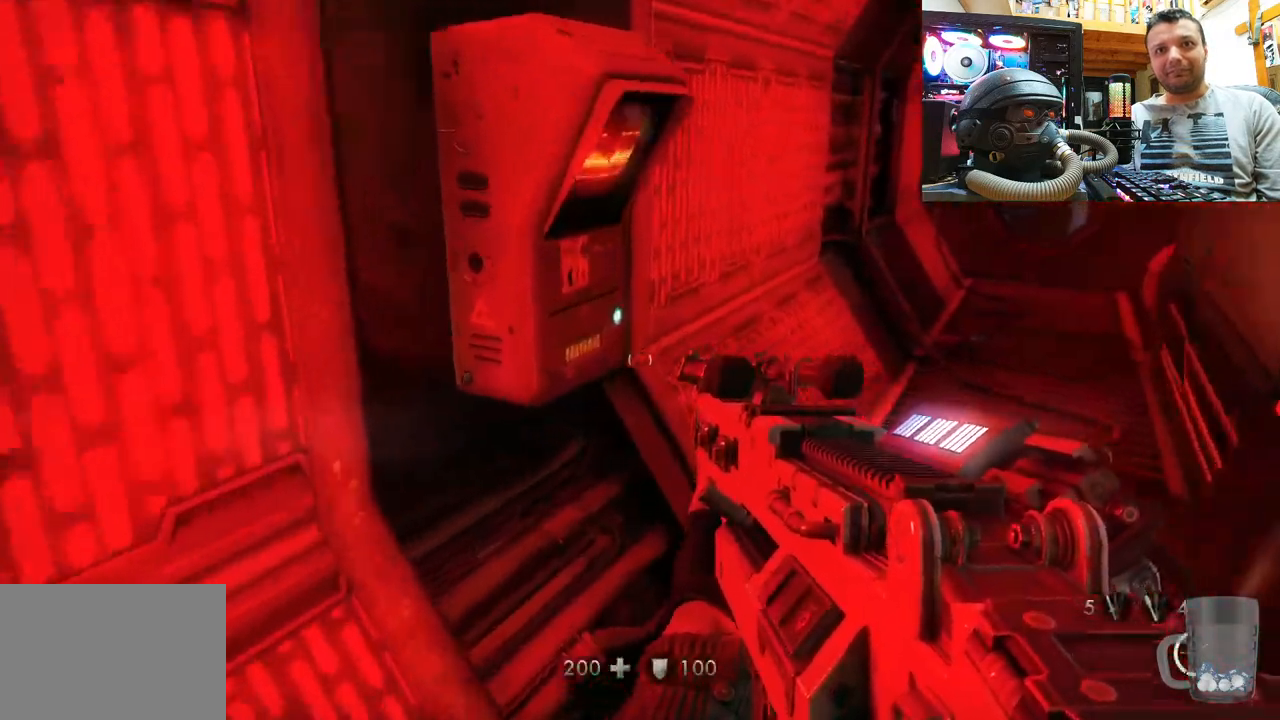
{"buttons": [], "left_stick": "down-left", "right_stick": "right", "events": [[117, "right_stick", "down-right"], [183, "left_stick", "right"], [233, "left_stick", "down"], [350, "left_stick", "down-left"], [483, "right_stick", "right"]]}
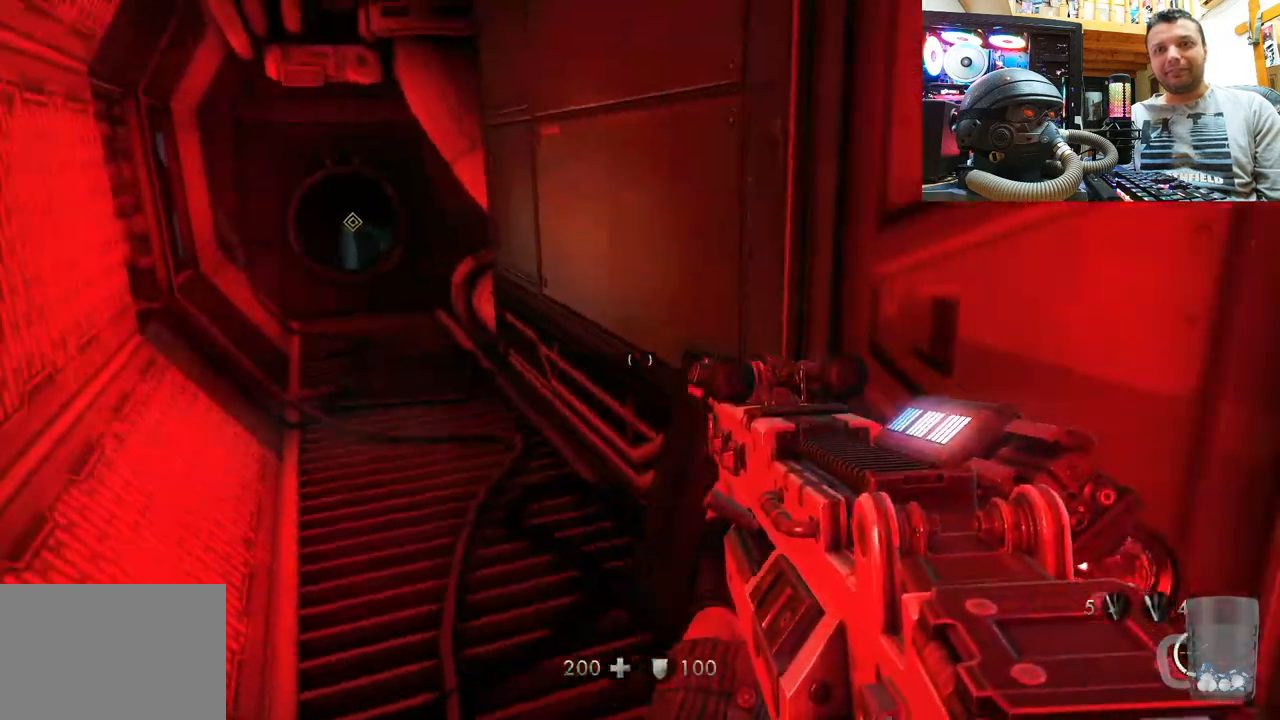
{"buttons": [], "left_stick": "up-right", "right_stick": "up-left", "events": [[183, "left_stick", "center"], [217, "right_stick", "center"], [267, "right_stick", "up-left"], [500, "left_stick", "up-right"]]}
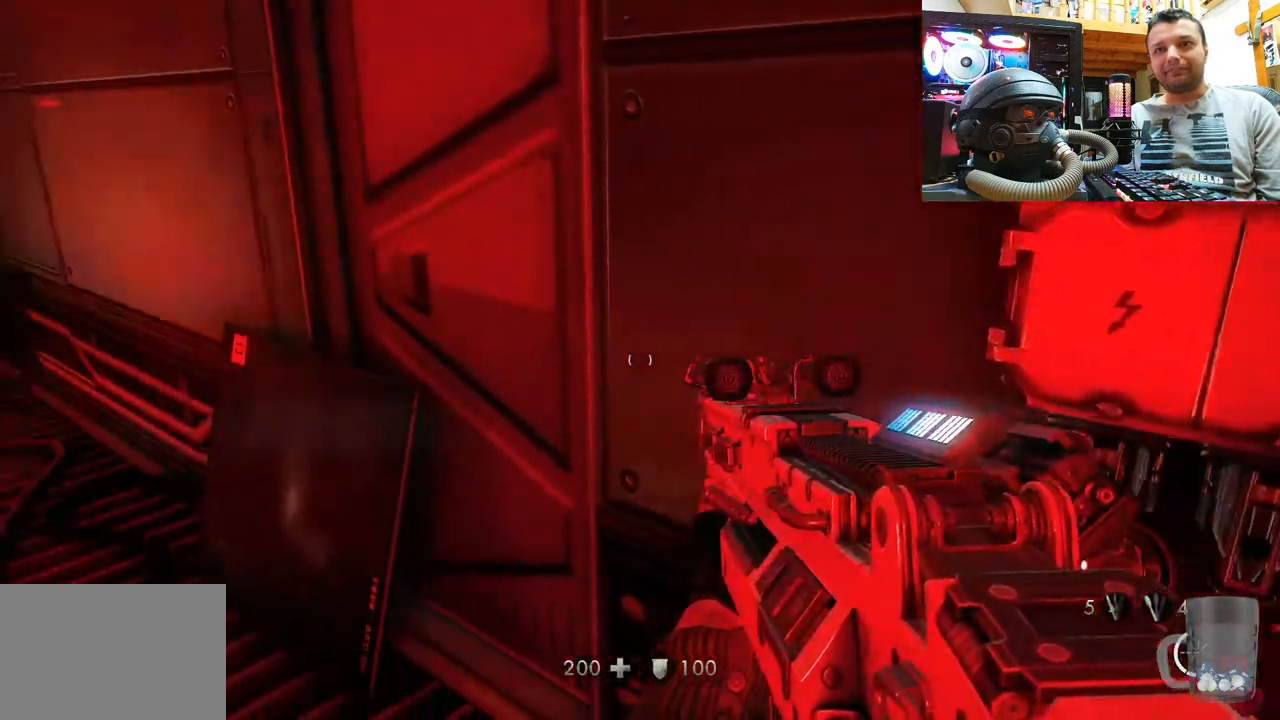
{"buttons": [], "left_stick": "up-right", "right_stick": "left", "events": [[300, "right_stick", "left"]]}
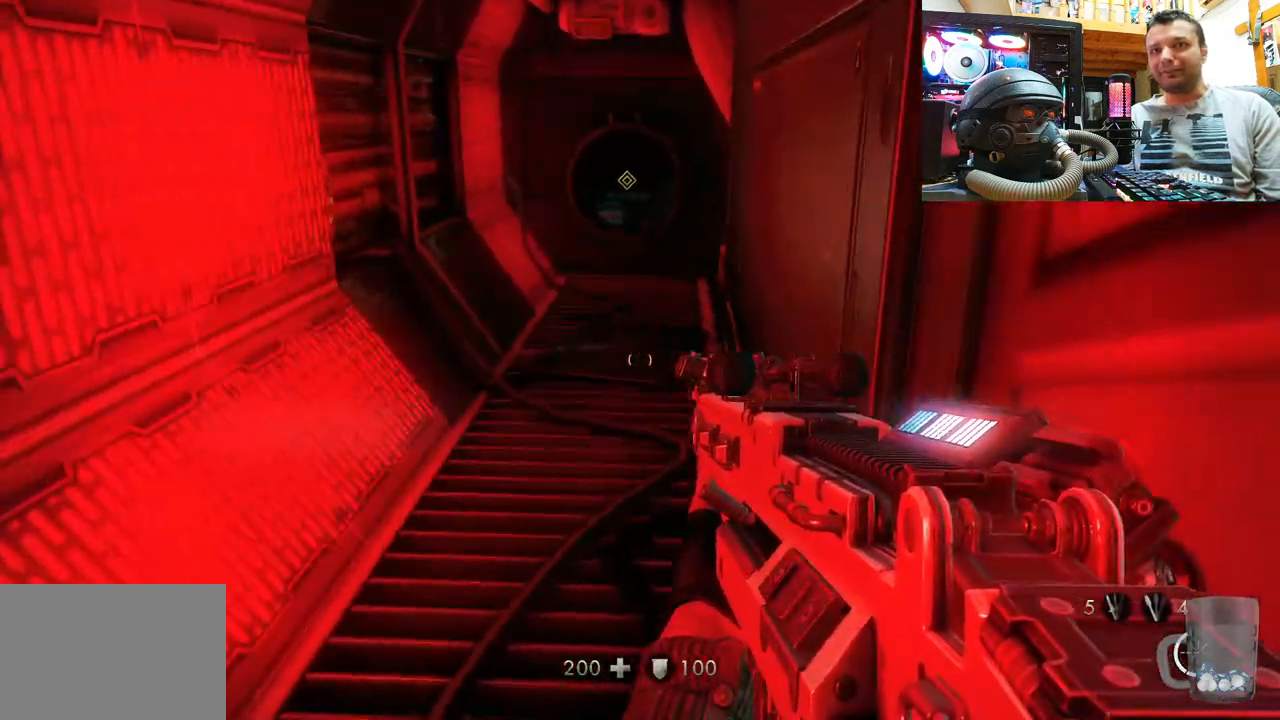
{"buttons": [], "left_stick": "up", "right_stick": "down-right", "events": [[67, "left_stick", "up"], [83, "right_stick", "center"], [333, "right_stick", "down-right"]]}
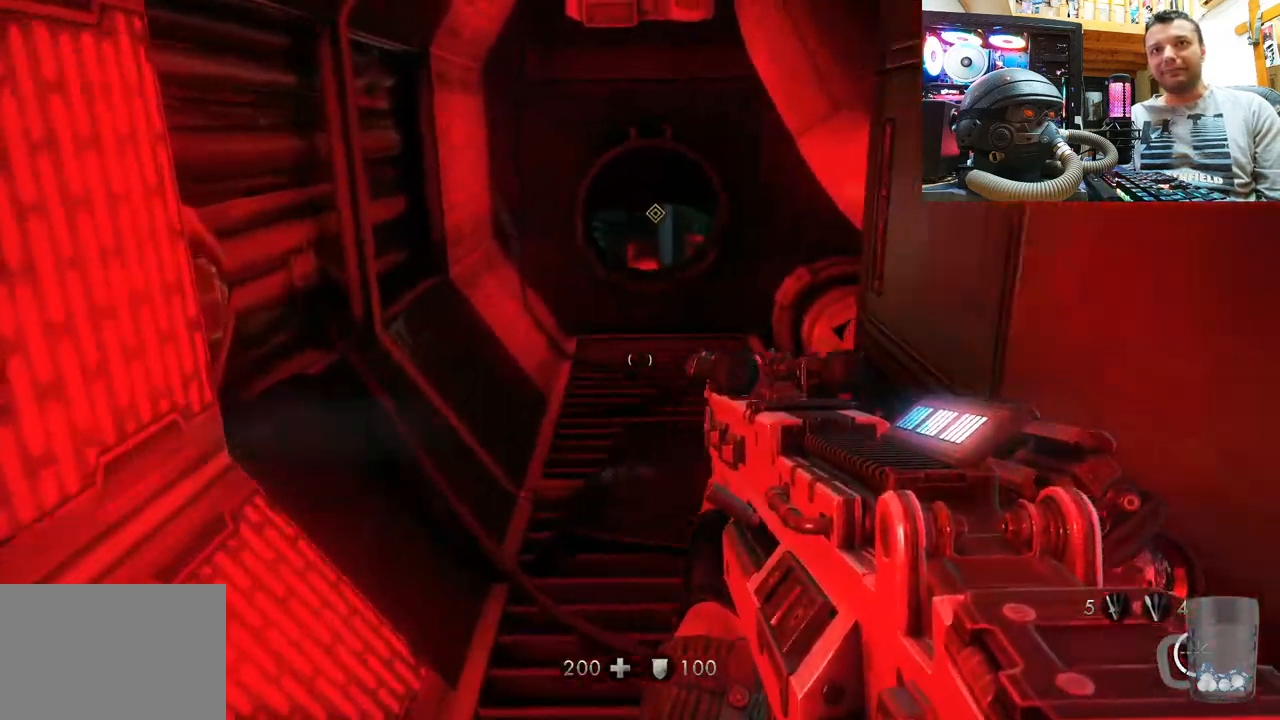
{"buttons": [], "left_stick": "up", "right_stick": "right", "events": [[50, "right_stick", "center"], [500, "right_stick", "right"]]}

◆ ◆ ◆ ◆ ◆

*Problem details*
Output the records verbatim, every one of them, and keep the pictures out.

*Output for this exercise*
{"buttons": [], "left_stick": "down-left", "right_stick": "right", "events": [[117, "right_stick", "down-right"], [183, "left_stick", "right"], [233, "left_stick", "down"], [350, "left_stick", "down-left"], [483, "right_stick", "right"]]}
{"buttons": [], "left_stick": "up-right", "right_stick": "up-left", "events": [[183, "left_stick", "center"], [217, "right_stick", "center"], [267, "right_stick", "up-left"], [500, "left_stick", "up-right"]]}
{"buttons": [], "left_stick": "up-right", "right_stick": "left", "events": [[300, "right_stick", "left"]]}
{"buttons": [], "left_stick": "up", "right_stick": "down-right", "events": [[67, "left_stick", "up"], [83, "right_stick", "center"], [333, "right_stick", "down-right"]]}
{"buttons": [], "left_stick": "up", "right_stick": "right", "events": [[50, "right_stick", "center"], [500, "right_stick", "right"]]}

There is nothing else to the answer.